— PROBLEM DESCRIPTION —
The listing below holds a line with "Table 2. Summary" and a line with "Table 1. List". Reproduce those two lines exactly, plus everything between them.

— WORKING DATA —
__________

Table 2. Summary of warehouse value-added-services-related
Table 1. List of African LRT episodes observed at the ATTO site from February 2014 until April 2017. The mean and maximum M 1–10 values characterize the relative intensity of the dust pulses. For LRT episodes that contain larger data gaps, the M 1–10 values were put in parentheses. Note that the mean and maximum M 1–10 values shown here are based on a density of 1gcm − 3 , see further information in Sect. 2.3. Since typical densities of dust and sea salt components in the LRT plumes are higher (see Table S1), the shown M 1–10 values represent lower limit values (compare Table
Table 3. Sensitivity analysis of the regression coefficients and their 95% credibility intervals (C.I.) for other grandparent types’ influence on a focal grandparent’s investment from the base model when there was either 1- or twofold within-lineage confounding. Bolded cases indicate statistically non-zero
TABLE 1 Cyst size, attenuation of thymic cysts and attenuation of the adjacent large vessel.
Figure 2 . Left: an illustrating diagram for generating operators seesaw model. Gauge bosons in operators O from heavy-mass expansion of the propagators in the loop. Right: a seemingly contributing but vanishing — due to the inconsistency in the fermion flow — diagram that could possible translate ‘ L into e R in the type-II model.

__________

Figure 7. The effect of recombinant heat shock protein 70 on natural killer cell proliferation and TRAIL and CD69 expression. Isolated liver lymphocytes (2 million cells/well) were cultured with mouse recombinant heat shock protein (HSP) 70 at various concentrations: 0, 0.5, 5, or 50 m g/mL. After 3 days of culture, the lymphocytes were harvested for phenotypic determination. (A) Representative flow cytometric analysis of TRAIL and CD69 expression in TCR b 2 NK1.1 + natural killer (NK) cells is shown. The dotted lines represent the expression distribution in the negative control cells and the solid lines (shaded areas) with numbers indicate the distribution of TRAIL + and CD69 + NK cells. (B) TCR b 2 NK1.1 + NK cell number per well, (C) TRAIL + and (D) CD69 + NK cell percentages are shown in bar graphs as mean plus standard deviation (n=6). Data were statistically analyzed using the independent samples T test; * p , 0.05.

__________

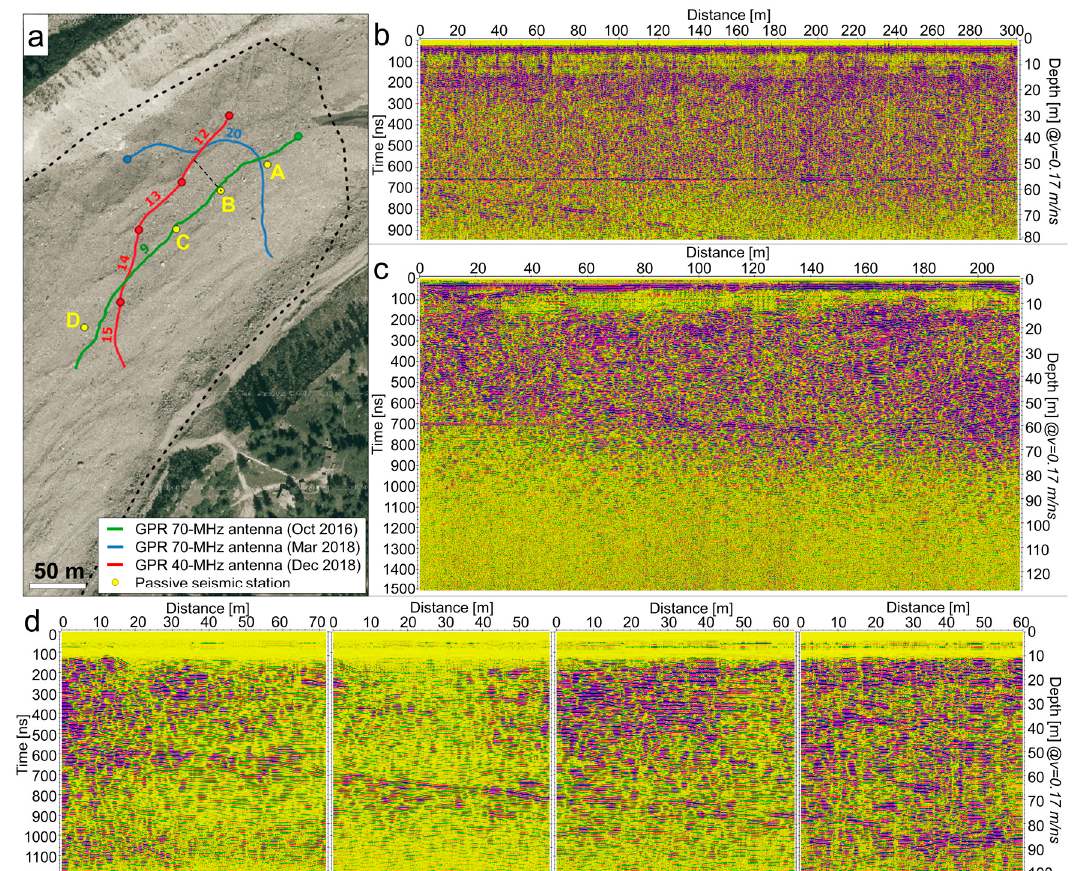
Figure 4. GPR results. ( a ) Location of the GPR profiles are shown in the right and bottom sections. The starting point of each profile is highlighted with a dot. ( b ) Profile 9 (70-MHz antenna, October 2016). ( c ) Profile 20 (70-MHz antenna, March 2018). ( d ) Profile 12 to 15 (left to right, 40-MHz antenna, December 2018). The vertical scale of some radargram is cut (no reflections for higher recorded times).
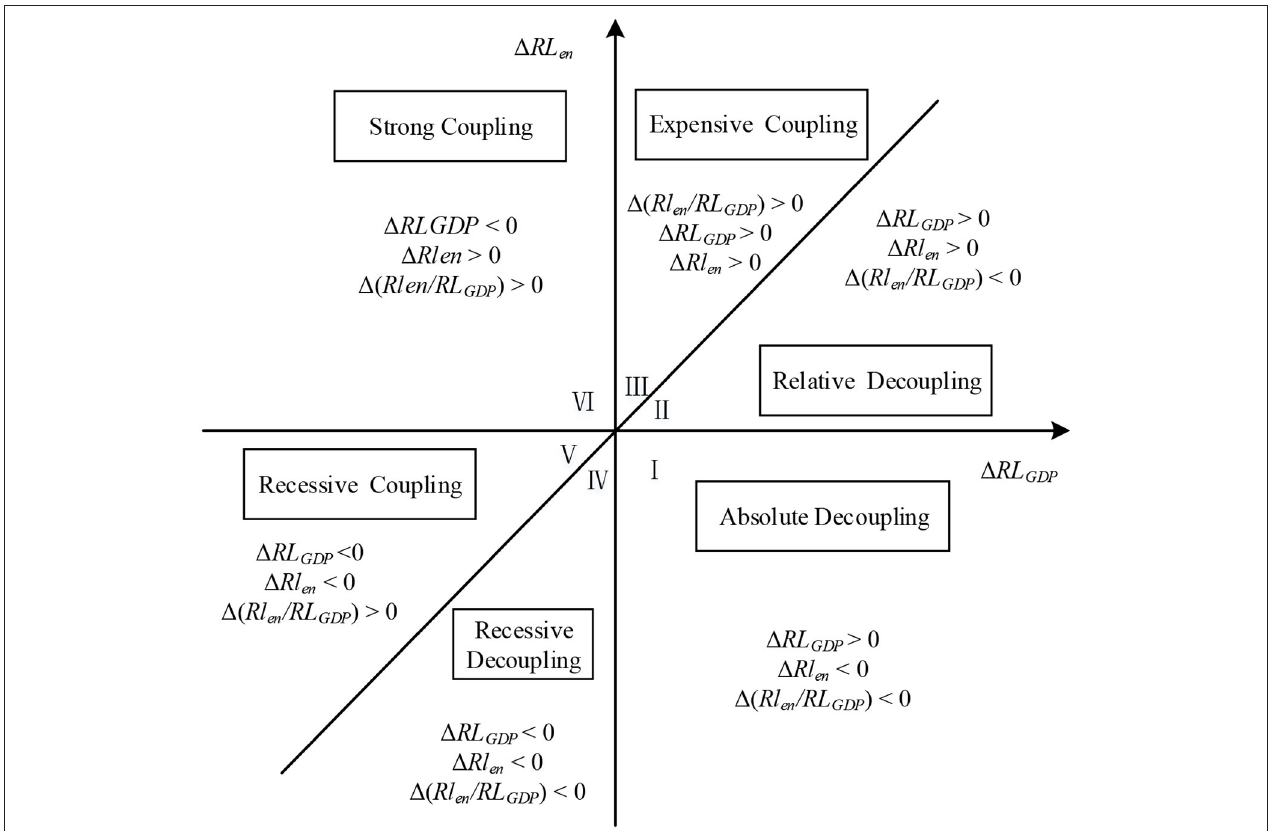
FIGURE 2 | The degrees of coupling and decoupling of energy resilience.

__________

— RESULT —
Table 2. Summary of warehouse value-added-services-related
Table 1. List of African LRT episodes observed at the ATTO site from February 2014 until April 2017. The mean and maximum M 1–10 values characterize the relative intensity of the dust pulses. For LRT episodes that contain larger data gaps, the M 1–10 values were put in parentheses. Note that the mean and maximum M 1–10 values shown here are based on a density of 1gcm − 3 , see further information in Sect. 2.3. Since typical densities of dust and sea salt components in the LRT plumes are higher (see Table S1), the shown M 1–10 values represent lower limit values (compare Table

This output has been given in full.